Eigenvalues of the fractional Laplace operator in the unit ball

TL;DR

This paper introduces an efficient numerical scheme to bound eigenvalues of the fractional Laplace operator in the unit ball, using variational and intermediate methods with orthogonal polynomials, partially resolving a conjecture about eigenfunction symmetry.

Contribution

It develops a novel numerical approach combining Rayleigh-Ritz and Aronszajn methods with explicit polynomial expressions to estimate eigenvalues of the fractional Laplacian.

Findings

Proves the second eigenvalue corresponds to an antisymmetric function for certain dimensions and alpha values.

Provides numerical evidence supporting the conjecture for various dimensions and alpha in (0,2].

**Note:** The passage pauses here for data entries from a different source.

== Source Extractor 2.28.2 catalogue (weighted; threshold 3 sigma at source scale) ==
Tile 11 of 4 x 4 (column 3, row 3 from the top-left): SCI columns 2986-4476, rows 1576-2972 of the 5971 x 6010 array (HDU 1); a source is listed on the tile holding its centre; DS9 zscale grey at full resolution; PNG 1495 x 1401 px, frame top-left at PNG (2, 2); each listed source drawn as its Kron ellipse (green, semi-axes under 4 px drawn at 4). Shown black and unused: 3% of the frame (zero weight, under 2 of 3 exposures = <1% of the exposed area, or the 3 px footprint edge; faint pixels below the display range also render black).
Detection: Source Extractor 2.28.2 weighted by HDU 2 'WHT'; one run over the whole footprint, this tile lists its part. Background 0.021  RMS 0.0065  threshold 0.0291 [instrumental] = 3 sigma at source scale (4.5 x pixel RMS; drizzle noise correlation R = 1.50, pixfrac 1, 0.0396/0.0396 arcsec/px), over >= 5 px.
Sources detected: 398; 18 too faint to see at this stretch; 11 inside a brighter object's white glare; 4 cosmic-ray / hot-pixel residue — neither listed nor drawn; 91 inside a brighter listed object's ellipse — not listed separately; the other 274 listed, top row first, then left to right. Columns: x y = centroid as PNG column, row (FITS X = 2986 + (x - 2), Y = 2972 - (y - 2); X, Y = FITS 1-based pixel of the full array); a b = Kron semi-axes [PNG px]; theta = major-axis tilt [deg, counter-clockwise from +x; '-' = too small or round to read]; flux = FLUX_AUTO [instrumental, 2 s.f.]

Offers a partially analytical resolution to a conjecture on eigenfunction symmetry.

Abstract

We describe a highly efficient numerical scheme for finding two-sided bounds for the eigenvalues of the fractional Laplace operator (-Delta)^{alpha/2} in the unit ball D in R^d, with a Dirichlet condition in the complement of D. The standard Rayleigh-Ritz variational method is used for the upper bounds, while the lower bounds involve the less-known Aronszajn method of intermediate problems. Both require explicit expressions for the fractional Laplace operator applied to a linearly dense set of functions in L^2(D). We use appropriate Jacobi-type orthogonal polynomials, which were studied in a companion paper "Fractional Laplace operator and Meijer G-function". Our numerical scheme can be applied analytically when polynomials of degree two are involved. This is used to partially resolve the conjecture of T. Kulczycki, which claims that the second smallest eigenvalue corresponds to an antisymmetric function: we prove that this is the case when either d <= 2 and 0 < alpha <= 2, or d <= 9 and alpha = 1, and we provide strong numerical evidence for d <= 9 and general alpha in (0,2].